Reach High and Hope You Don’t Fall Cover

Reach High and Hope You Don’t Fall

Yesterday, I went bouldering for the first time. Finally, the source of many scrawny-kid jokes in high school turned into an advantage. I’m 5’7″. I weigh 136 lbs. I’m neither tall nor strong — but my power-to-weight ratio is excellent.

I can easily do 50 push-ups or pull myself up some ledge. As it turns out, this kind of balance is exactly what you need when you’re trying to go from one set of tiny knobs to the next on a six-foot slanted wall.

After some basic, first-level trials and picking up the rules, I managed to climb some second- and even third-level problems. That’s nothing compared to expert climbers gliding up the impossibly-flat-surface elements of a level 12 wall, but, for a beginner, it’s not half bad. Still, my arms got tired after about 90 minutes, and it was almost time to go. Almost.

Whether it was the amateur’s foolish ambition or the inspiration gained from past climbs, seeing three boys fearlessly hustle up a level four-wall made it look like the pink-and-blue knobs just laughed in my face. Challenge accepted.

After dissecting the problem from afar and properly positioning myself on the wall, I reached the halfway mark — and found myself at an impasse. The next hold was too far away to reach, but I also couldn’t move closer as there was no better footing. With each passing second weakening my stance, I had to make a decision: Begin my descent or reach for the stars.

With one final “Huah!” I threw my Hail Mary pass — and promptly fell down.

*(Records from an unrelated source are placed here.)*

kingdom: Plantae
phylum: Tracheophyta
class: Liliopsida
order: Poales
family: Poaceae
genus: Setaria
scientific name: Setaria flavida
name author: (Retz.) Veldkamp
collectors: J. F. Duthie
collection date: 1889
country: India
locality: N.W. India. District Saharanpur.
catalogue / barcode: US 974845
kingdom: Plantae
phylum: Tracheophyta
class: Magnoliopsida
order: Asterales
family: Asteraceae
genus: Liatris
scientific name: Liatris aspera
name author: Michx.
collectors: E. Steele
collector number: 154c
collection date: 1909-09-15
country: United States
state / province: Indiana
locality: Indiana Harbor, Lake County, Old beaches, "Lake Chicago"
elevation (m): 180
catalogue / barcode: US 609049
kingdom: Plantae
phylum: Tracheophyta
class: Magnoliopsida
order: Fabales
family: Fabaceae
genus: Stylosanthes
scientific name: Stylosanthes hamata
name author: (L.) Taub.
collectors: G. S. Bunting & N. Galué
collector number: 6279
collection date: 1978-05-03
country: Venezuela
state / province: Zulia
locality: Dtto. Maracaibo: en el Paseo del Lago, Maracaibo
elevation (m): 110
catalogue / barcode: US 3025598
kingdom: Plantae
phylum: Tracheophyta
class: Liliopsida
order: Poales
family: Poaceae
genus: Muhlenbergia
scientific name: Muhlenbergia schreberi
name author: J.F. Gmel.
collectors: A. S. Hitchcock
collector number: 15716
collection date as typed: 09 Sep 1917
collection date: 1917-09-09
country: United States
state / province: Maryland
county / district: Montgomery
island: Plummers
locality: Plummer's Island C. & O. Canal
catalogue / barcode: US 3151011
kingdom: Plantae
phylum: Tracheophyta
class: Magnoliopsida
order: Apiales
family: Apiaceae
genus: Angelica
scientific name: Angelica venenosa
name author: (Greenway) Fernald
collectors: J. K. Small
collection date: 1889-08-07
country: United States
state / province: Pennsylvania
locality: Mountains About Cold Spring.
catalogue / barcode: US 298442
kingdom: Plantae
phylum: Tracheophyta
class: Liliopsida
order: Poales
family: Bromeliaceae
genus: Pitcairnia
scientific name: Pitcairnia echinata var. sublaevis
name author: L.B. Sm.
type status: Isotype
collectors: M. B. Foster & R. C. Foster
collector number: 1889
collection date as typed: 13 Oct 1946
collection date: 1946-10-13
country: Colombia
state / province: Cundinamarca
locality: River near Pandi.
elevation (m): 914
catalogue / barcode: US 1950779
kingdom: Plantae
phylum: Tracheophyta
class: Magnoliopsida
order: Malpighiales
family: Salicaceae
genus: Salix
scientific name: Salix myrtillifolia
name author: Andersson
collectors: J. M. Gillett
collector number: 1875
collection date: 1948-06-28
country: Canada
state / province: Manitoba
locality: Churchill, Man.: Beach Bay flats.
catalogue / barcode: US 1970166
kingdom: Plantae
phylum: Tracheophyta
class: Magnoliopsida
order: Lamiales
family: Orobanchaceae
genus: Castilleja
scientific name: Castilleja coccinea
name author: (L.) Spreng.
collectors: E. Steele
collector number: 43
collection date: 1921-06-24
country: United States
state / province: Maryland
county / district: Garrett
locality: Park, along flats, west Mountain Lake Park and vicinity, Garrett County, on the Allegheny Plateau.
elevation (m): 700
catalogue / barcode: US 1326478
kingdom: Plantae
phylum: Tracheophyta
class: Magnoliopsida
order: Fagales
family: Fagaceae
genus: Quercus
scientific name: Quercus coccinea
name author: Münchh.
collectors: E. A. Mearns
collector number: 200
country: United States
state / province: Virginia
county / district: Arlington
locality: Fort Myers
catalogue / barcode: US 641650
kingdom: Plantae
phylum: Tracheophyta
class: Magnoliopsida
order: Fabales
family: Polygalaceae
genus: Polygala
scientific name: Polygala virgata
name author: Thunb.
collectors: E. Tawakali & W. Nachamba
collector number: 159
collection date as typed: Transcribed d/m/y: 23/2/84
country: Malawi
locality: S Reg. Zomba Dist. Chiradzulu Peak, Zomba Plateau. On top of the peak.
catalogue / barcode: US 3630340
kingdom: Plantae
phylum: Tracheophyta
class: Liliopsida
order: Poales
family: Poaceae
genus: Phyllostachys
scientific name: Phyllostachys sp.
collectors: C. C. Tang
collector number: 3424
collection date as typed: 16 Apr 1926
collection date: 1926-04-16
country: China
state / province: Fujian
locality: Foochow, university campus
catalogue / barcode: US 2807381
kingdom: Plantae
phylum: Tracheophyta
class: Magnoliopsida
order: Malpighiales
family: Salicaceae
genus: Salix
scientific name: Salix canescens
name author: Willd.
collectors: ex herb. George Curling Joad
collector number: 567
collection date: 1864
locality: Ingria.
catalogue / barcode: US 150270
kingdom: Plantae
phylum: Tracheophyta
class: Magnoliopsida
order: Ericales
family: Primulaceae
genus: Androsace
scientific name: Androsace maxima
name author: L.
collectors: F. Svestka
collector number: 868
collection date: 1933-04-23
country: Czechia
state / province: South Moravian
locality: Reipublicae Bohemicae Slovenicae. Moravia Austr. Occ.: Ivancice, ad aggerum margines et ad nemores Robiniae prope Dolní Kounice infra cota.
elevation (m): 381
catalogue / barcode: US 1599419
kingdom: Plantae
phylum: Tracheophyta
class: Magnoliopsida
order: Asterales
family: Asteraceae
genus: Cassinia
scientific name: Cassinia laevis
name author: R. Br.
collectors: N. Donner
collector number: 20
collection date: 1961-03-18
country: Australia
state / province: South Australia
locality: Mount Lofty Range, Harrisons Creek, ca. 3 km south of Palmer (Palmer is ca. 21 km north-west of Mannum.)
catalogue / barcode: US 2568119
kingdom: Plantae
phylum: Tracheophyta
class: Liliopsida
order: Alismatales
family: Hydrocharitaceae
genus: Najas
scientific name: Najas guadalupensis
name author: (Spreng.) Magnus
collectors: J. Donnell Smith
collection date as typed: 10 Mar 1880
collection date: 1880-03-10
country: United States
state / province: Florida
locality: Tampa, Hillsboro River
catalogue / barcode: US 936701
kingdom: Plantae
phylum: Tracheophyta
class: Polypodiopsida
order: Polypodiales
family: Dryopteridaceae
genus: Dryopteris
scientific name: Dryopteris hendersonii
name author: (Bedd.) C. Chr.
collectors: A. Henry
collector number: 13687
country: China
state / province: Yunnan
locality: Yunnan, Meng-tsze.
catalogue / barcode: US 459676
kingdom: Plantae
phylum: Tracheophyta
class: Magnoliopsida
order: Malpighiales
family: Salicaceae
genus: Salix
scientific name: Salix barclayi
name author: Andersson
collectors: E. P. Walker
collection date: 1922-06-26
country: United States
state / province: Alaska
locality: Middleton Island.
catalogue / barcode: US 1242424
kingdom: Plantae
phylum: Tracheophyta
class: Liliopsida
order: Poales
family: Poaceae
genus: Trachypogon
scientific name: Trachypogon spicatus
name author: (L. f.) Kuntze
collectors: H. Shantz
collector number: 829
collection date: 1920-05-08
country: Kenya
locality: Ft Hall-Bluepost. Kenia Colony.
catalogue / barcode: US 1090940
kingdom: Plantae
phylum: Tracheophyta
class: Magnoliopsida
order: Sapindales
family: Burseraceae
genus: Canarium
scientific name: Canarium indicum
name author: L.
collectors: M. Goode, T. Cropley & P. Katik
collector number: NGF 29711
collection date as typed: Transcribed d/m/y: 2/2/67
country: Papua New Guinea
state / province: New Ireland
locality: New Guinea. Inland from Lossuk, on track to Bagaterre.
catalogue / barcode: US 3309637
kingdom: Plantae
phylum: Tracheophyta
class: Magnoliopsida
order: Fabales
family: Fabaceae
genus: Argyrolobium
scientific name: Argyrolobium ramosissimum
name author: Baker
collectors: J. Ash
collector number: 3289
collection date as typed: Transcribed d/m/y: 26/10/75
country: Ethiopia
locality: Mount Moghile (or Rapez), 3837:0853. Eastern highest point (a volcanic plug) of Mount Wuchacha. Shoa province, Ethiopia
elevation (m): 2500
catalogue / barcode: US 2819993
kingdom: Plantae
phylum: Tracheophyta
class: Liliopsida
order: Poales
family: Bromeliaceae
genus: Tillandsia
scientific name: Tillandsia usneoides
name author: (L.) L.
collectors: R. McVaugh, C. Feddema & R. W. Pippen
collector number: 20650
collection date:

No matter how often you experience it, the shock of your life being completely out of your own hands, if only for a few seconds, never gets old. Luckily, I landed safely. I took some time to recollect, then left with one last “I’ll be back” glance at the wall I’d just fallen from.

I learned a lot that day, but the most memorable lesson is this: Sometimes, the only way to get to the next rung on the ladder is to let go of the last one.

In my first year of freelancing, I got a ghostwriting gig that paid $10,000 over the course of six weeks. I could have doubled down on the approach, and it would have been a quick path to six figures.

There was only one problem: I hated it. It wasn’t the kind of work I wanted to do, they were not the kind of people I wanted to do it with, and I definitely didn’t want someone else slapping their name on my writing. I was angry at myself for taking the job in the first place. Then again, it was nearly half my income that year. I couldn’t decide. “What should I do? ”

Eventually, I did what I did yesterday: Reach high and hope I don’t fall.

I cut down on freelancing altogether. I set up a website and created a content format and schedule I could follow through on each day. I did that for a year, and, lo and behold, the affiliate income from that website near-exactly replaced the $10,000 I had made from ghostwriting the year before.

Sure, I had sacrificed immediate growth, but I had gained a lot more: A way of making money I actually enjoyed and that would scale even further. I reached the next rung on the ladder, but to do so, I had to let go of the last one.

Nathan Barry calls these ladders in particular “The Ladders of Wealth Creation.” In his four-stage system, you slowly go from selling your time to selling products. Each stage works like a ladder and takes time to climb.

In 2013, Nathan earned over $250,000 from selling books and courses. Then, he decided to focus on his startup, ConvertKit. The move came with a massive pay cut. The next time Nathan earned $250,000 was in 2018 — five years later.

I’m sure there were days when Nathan doubted his decision. In the end, however, Nathan didn’t fall. He grabbed the next rung with all the strength he could muster, and, today, ConvertKit makes $18 million in annual revenue.

Your next big goal might not be to earn more money or make enough from a passion you already love. Maybe, you want to find a partner, help your son make the baseball team, or literally reach the next level in bouldering.

Whatever you want to achieve, chances are, you’ll have to let go of something you have in order to get there. Life consists entirely of tradeoffs. Everything happens on a spectrum, and the only way to move the needle closer to one end is to move it away from the other.

This doesn’t mean you can only choose between extremes. Life is not black and white, and you can maintain a lot of accomplishments if you carefully stack them together and only add one or two at a time. Every now and then, however, you’ll find the only path to higher ground forces you to give up your sure footing. Whenever that happens, you have to make a decision.

Sometimes, you’re out of strength, and it’s better to climb down. Get some rest, study the problem, then try again. More often than not, however, you won’t be at the end of your metaphorical rope. You’re strong. You have more potential than you realize. You’ve got a lot further to go.

I know it’s scary to jump. I can’t help you up there. I do, however, trust in you to know when it’s time, and, once you do, you must jump.

Then, the next step is also the last one left, and it’s what we’re put on this earth to do: Reach high and hope you don’t fall.